Texte fourni →
..............................

Nova, ce n'était pas que de la musique…

Un des slogans diffusés à l’antenne à l’époque était « Parle-moi, mais ne me dis pas n’importe quoi ». A cette aune, Edouard Baer et Ariel Wizman incarnaient parfaitement cette capacité à dégager du sens à l'instinct. Ils étaient les deux meilleurs déconneurs intelligents que j’ai rencontrés dans nos métiers, ne se trompaient jamais. Une autre phrase revenait aussi : « j’ouvre la fenêtre, j’écoute le monde ». Quand les journalistes d’Actuel partaient en reportage, ils tendaient leur micro vers des écrivains, des musiciens etc. pour décrire ce qu’ils voyaient de leur fenêtre ; cela créait une bouffée d’air, qui nous emmenait de La Nouvelle Orléans, à Conakry, en Inde ou plus loin encore. Ces cartes postales sonores résonnaient fort, elles sensibilisaient l’auditoire à la diversité du monde.

Avec les réseaux sociaux, désormais, on a accès à ce genre de choses à tout moment !

..............................

Consigne →
Recopiez mot pour mot, s'il vous plaît, le passage du texte sur Nova situé entre « Nova, ce n'était » et « diversité du monde. », ces deux segments inclus. Le matériel qui suit n'est d'aucune utilité ici.

Données sources →
..............................

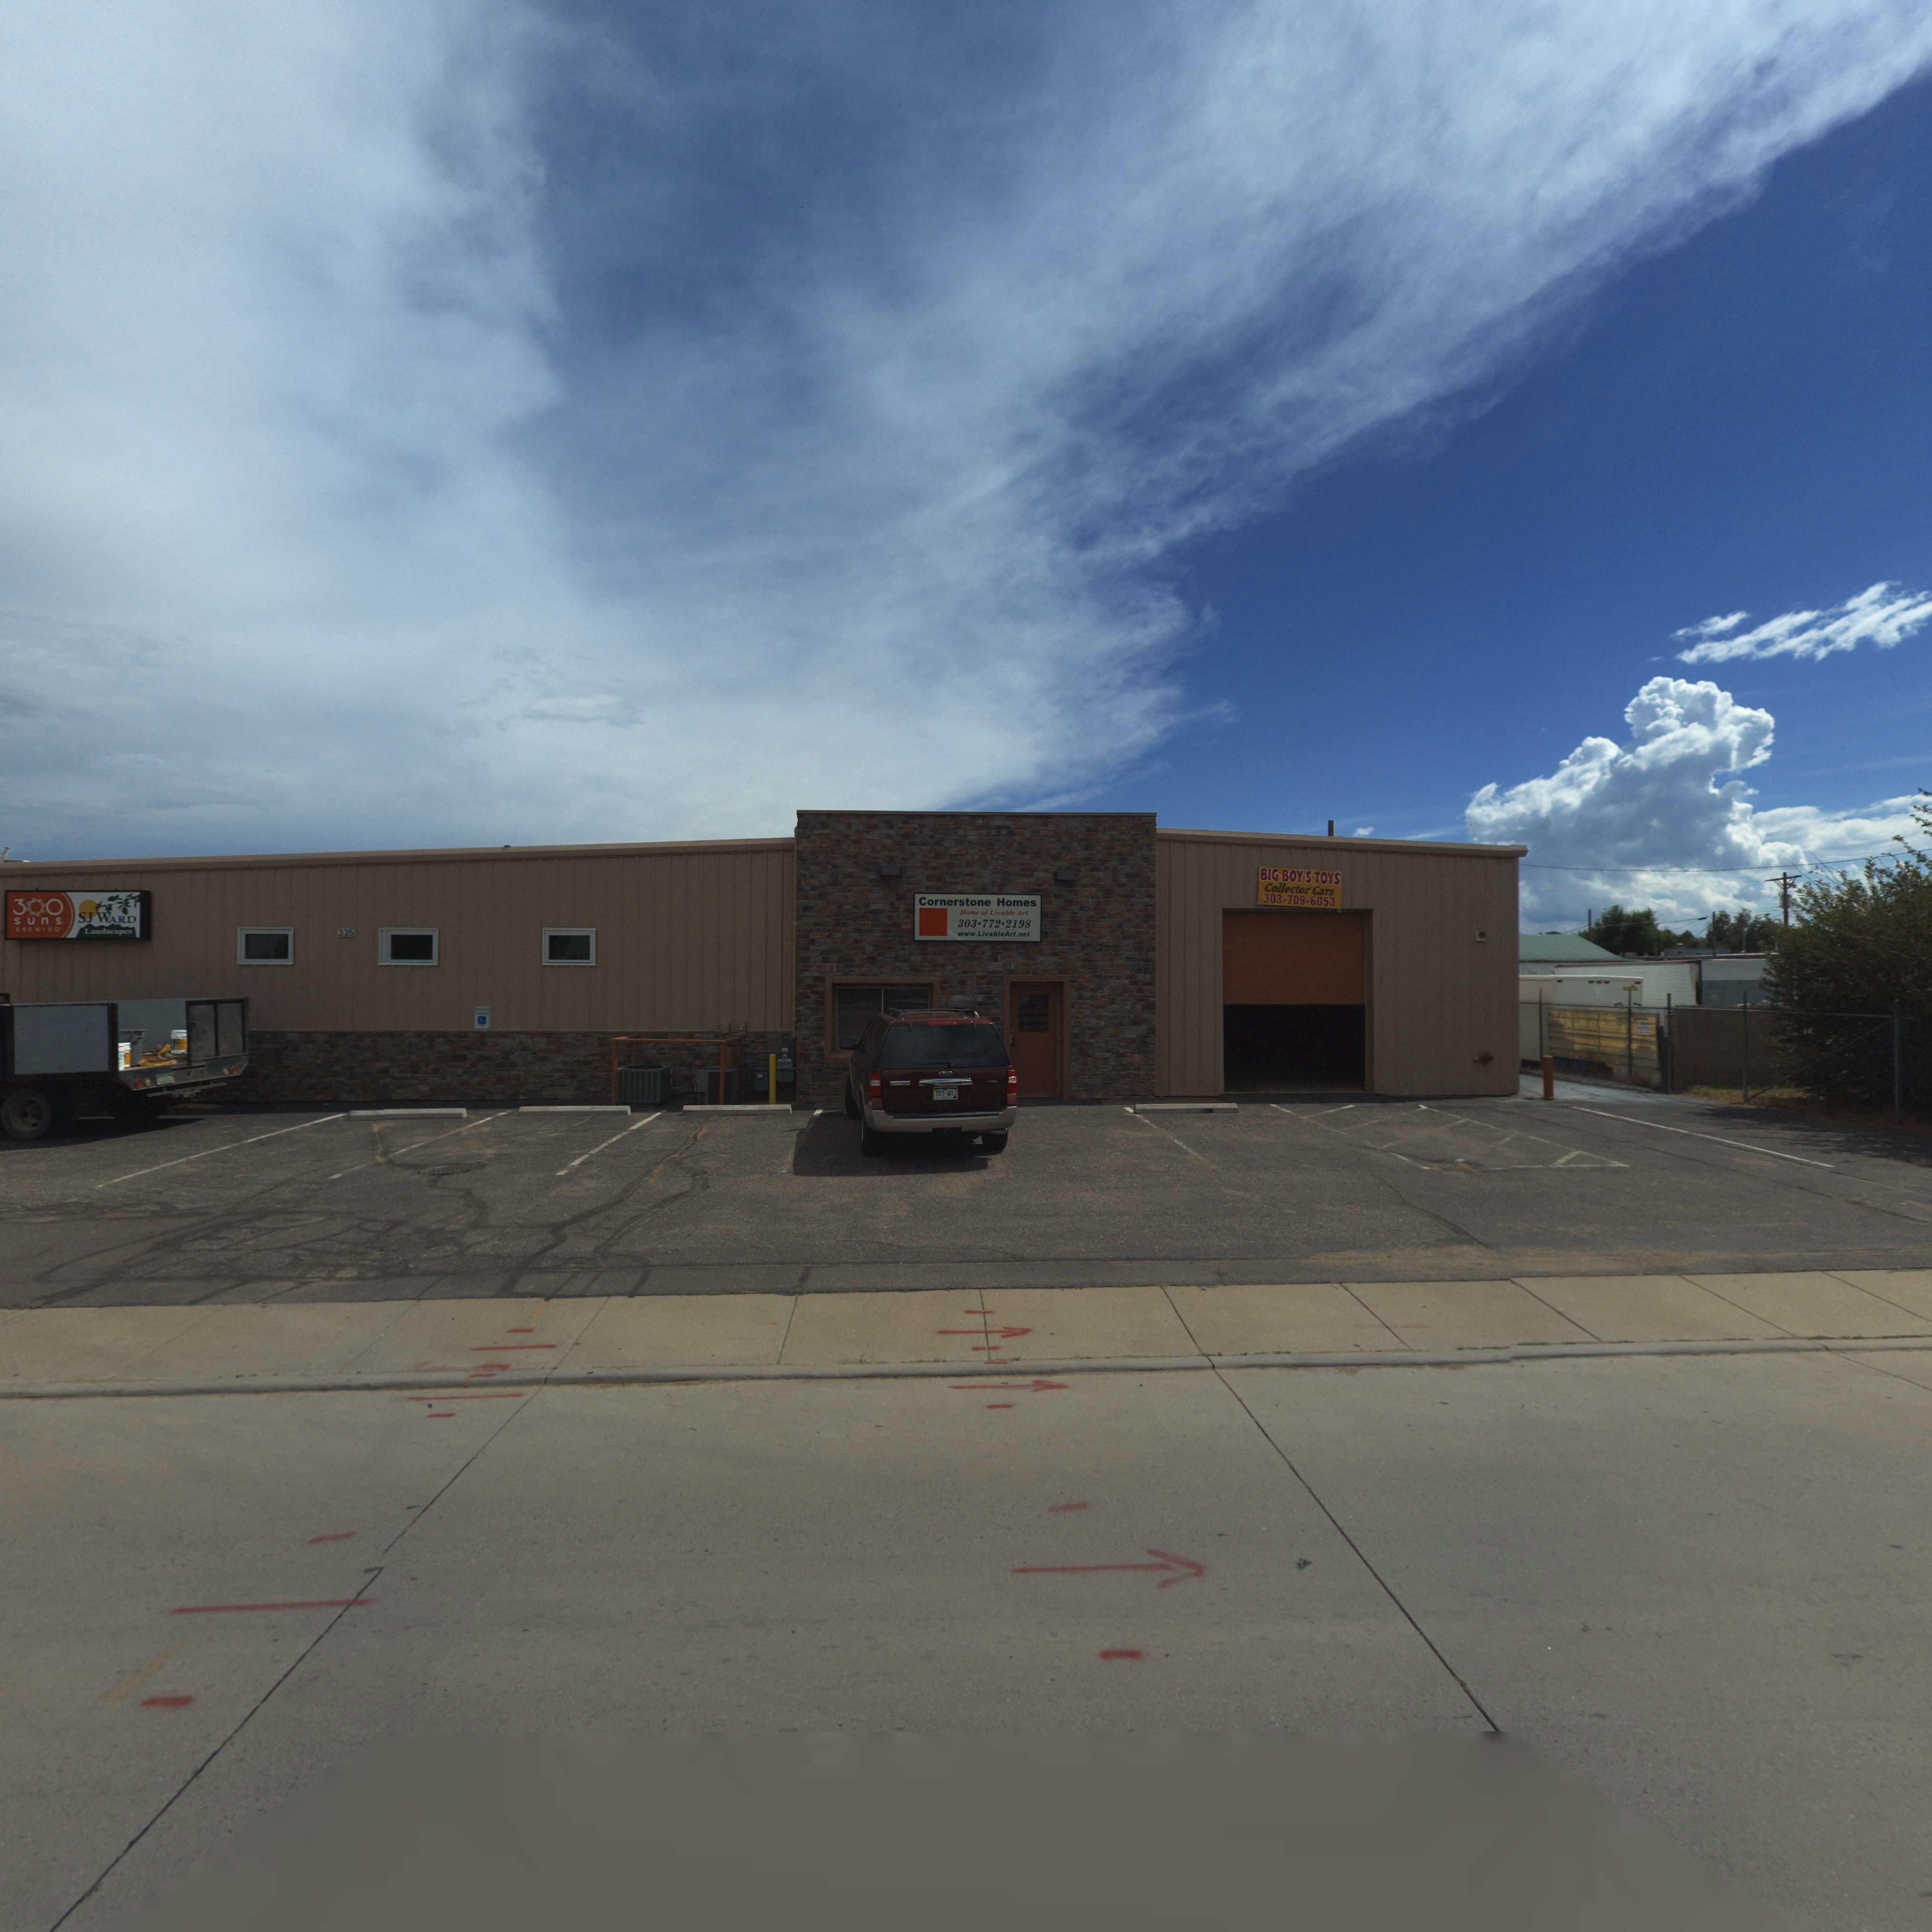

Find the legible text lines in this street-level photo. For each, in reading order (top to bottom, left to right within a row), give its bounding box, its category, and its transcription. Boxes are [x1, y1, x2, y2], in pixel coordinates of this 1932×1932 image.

..............................

Résultat →
Nova, ce n'était pas que de la musique…

Un des slogans diffusés à l’antenne à l’époque était « Parle-moi, mais ne me dis pas n’importe quoi ». A cette aune, Edouard Baer et Ariel Wizman incarnaient parfaitement cette capacité à dégager du sens à l'instinct. Ils étaient les deux meilleurs déconneurs intelligents que j’ai rencontrés dans nos métiers, ne se trompaient jamais. Une autre phrase revenait aussi : « j’ouvre la fenêtre, j’écoute le monde ». Quand les journalistes d’Actuel partaient en reportage, ils tendaient leur micro vers des écrivains, des musiciens etc. pour décrire ce qu’ils voyaient de leur fenêtre ; cela créait une bouffée d’air, qui nous emmenait de La Nouvelle Orléans, à Conakry, en Inde ou plus loin encore. Ces cartes postales sonores résonnaient fort, elles sensibilisaient l’auditoire à la diversité du monde.